People who have been vaccinated against HPV should still follow these guidelines for their age groups.
Some people believe that they can stop cervical cancer screening once they have stopped having children. This is not true. They should continue to follow American Cancer Society guidelines.
Breast Cancer Screening Guidelines
These guidelines are for women at average risk for breast cancer. For screening purposes, a woman is considered to be at average risk if she doesn’t have a personal history of breast cancer, a strong family history of breast cancer, or a genetic mutation known to increase risk of breast cancer (such as in a BRCA gene), and has not had chest radiation therapy before the age of 30. (See below for guidelines for women at high risk.)
Women between 40 and 44 have the option to start screening with a mammogram every year.
Women 45 to 54 should get mammograms every year.
Women 55 and older can switch to a mammogram every other year, or they can choose to continue yearly mammograms. Screening should continue as long as a woman is in good health and is expected to live at least 10 more years.
All women should understand what to expect when getting a mammogram for breast cancer screening – what the test can and cannot do.
Clinical breast exams are not recommended for breast cancer screening among average-risk women at any age.
Prostate Cancer Screening Guidelines
The American Cancer Society recommends that men have a chance to make an informed decision with their health care provider about whether to be screened for prostate cancer. The decision should be made after getting information about the possible benefits, risks, and uncertainties of prostate cancer screening. The discussion about screening should take place at:
Age 50 for men who are at average risk of prostate cancer and are expected to live at least 10 more years
Age 45 for men at high risk of developing prostate cancer. This includes African American men and men who have a first-degree relative (father or brother) diagnosed with prostate cancer at an early age (younger than age 65).

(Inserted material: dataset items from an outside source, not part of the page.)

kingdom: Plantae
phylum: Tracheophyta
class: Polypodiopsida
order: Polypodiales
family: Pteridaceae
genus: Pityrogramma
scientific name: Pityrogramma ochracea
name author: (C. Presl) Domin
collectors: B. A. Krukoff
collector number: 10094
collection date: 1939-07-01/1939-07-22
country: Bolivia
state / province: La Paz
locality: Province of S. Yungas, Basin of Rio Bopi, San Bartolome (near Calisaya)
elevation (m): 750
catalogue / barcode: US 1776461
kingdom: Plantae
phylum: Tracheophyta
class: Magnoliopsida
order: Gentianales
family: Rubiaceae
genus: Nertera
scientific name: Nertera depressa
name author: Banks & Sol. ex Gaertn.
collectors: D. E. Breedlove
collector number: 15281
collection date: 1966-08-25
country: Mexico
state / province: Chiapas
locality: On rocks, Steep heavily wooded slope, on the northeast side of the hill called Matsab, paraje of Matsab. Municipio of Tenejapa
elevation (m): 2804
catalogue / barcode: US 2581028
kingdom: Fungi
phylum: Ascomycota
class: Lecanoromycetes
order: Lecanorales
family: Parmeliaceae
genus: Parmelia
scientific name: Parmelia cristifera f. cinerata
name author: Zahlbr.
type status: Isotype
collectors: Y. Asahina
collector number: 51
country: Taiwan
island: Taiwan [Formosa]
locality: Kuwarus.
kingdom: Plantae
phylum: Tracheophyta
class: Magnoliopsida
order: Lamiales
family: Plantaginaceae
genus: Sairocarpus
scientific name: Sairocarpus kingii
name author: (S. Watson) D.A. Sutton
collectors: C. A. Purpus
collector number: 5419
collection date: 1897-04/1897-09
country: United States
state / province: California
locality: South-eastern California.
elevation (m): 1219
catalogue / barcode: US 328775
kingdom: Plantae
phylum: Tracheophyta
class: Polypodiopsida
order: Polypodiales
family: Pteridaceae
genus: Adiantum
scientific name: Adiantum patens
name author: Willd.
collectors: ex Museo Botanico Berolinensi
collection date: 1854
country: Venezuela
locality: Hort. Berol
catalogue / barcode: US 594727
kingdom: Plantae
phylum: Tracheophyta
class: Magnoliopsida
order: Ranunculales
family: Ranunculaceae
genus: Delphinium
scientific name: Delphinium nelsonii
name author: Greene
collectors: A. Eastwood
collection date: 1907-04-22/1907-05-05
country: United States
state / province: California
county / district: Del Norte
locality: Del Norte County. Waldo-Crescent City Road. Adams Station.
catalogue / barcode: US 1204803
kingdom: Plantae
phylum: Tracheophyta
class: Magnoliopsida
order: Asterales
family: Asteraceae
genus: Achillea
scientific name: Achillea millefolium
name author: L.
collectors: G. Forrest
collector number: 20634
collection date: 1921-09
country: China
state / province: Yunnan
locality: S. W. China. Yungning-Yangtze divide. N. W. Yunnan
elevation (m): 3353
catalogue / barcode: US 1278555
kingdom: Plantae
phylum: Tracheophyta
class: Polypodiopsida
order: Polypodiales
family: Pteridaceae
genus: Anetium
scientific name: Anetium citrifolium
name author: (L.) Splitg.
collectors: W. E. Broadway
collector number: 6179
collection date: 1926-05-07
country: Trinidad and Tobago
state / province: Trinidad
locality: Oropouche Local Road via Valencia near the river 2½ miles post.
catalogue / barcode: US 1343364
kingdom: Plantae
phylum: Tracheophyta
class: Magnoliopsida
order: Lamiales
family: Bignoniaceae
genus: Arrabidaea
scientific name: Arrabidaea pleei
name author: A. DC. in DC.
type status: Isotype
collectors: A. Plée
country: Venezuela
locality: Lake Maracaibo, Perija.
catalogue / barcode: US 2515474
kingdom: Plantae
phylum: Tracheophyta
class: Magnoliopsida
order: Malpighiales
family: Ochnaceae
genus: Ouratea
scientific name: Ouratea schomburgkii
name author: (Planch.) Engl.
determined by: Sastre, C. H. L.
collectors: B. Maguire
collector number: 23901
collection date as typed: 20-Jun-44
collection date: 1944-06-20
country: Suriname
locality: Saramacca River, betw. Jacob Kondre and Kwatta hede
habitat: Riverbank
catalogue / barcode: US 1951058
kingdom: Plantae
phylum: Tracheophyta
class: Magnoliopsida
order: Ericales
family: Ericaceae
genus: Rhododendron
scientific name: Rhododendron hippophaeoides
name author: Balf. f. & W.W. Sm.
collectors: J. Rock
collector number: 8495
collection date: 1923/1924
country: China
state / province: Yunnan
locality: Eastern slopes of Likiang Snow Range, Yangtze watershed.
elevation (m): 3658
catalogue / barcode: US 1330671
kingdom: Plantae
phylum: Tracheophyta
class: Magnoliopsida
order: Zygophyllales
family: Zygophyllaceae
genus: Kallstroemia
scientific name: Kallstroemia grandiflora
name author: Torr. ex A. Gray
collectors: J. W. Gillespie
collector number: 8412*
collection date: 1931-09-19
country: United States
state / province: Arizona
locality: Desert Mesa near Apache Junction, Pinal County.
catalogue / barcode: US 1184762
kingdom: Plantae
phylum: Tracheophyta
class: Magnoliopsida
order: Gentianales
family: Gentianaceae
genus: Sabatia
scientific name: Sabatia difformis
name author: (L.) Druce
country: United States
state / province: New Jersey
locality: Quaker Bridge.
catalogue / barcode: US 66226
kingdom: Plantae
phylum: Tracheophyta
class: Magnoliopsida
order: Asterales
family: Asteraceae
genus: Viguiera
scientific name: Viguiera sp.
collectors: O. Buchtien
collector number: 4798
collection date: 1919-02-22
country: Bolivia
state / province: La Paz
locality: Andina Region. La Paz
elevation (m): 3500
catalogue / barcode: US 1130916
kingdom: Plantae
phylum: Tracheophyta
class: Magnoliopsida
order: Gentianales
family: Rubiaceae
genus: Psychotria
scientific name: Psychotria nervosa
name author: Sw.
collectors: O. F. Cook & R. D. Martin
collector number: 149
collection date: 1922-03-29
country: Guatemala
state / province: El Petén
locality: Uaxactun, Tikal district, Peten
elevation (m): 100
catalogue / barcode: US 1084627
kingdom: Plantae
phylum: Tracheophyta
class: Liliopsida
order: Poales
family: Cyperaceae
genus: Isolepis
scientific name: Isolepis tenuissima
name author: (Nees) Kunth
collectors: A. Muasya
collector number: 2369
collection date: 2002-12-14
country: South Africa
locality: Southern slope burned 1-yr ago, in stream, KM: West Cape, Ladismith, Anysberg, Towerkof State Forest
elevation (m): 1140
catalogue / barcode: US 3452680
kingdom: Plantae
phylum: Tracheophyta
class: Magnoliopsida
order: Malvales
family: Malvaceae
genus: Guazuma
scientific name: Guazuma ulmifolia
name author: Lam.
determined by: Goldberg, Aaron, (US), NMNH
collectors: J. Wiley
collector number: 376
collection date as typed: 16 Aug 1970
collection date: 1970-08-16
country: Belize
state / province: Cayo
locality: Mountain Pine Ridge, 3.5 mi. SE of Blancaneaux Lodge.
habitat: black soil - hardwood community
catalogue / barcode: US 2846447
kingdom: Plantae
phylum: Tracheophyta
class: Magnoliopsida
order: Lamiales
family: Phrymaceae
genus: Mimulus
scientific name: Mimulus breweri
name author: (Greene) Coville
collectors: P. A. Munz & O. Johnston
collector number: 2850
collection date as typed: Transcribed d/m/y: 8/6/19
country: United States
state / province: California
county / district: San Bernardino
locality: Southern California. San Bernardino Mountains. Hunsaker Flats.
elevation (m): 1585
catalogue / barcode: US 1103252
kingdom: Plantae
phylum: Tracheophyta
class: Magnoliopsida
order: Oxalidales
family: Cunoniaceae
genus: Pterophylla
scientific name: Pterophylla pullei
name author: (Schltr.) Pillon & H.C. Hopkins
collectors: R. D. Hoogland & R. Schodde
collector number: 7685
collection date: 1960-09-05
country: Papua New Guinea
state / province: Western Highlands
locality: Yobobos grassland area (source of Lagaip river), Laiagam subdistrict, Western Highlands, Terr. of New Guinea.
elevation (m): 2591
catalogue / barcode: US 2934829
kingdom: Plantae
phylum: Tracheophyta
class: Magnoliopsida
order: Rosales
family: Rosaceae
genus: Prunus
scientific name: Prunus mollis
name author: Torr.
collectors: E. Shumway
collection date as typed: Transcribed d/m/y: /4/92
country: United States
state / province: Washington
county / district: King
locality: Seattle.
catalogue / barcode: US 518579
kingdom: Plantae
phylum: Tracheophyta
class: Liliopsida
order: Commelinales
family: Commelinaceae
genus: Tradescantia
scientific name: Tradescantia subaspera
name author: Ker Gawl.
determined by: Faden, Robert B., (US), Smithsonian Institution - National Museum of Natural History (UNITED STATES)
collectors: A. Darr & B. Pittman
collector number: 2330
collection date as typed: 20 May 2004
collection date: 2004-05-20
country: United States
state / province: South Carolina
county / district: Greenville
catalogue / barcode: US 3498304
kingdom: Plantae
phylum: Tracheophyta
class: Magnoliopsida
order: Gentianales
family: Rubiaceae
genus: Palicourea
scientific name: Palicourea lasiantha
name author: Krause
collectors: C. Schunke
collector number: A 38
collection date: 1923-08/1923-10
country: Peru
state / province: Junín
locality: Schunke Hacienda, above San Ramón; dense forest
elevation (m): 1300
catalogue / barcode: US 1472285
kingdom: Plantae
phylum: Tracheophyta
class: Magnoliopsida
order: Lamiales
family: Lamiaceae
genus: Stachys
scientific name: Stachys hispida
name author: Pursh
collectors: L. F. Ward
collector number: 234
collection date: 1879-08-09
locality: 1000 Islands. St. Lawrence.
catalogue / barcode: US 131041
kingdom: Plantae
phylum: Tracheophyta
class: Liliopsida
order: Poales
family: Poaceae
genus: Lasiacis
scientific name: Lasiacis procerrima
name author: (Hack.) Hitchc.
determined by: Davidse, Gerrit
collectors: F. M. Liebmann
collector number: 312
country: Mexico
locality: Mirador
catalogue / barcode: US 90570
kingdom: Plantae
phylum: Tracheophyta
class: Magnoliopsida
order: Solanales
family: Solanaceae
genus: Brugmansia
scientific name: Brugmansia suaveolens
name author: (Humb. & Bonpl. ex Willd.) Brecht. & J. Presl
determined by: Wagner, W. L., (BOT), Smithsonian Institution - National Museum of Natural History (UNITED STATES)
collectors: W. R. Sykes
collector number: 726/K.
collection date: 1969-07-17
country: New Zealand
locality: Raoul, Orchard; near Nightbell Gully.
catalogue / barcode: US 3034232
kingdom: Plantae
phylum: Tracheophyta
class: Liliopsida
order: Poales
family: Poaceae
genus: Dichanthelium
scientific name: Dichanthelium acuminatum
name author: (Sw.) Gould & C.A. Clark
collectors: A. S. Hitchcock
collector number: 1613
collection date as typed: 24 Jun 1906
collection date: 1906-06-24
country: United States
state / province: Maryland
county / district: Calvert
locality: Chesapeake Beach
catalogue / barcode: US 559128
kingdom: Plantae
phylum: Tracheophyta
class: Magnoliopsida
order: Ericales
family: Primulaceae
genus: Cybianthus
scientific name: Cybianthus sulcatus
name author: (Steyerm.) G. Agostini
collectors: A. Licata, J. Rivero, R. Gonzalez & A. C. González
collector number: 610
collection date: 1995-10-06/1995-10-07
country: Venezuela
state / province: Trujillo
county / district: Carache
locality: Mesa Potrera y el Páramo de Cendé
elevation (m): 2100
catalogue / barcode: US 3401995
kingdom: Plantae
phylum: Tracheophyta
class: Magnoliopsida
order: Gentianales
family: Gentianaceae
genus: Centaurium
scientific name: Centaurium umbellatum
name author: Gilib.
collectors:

Age 40 for men at even higher risk (those with more than one first-degree relative who had prostate cancer at an early age)
After this discussion, men who want to be screened should get the prostate-specific antigen (PSA) blood test.
The USPSTF (United States Preventive Services Task Force) does not recommend using digital rectal examination (DRE) as a primary screening test for prostate cancer. The evidence does not suggest significant benefits from DRE, and it was either eliminated from or not included in major screening trials
Lung Cancer Screening Guidelines
The American Cancer Society recommends yearly screening for lung cancer with a low-dose CT (LDCT) scan for people aged 50 to 80 years who:
Smoke or used to smoke AND
Have at least a 20 pack-year history of smoking
A pack-year is equal to smoking 1 pack (or about 20 cigarettes) per day for a year. For example, a person could have a 20 pack-year history by smoking 1 pack a day for 20 years, or by smoking 2 packs a day for 10 years.
People who still smoke should be counseled about quitting and offered interventions and resources to help them. People should not be screened if they have serious health problems that will likely limit how long they will live, or if they won’t be able to or won’t want to get treatment if lung cancer is found.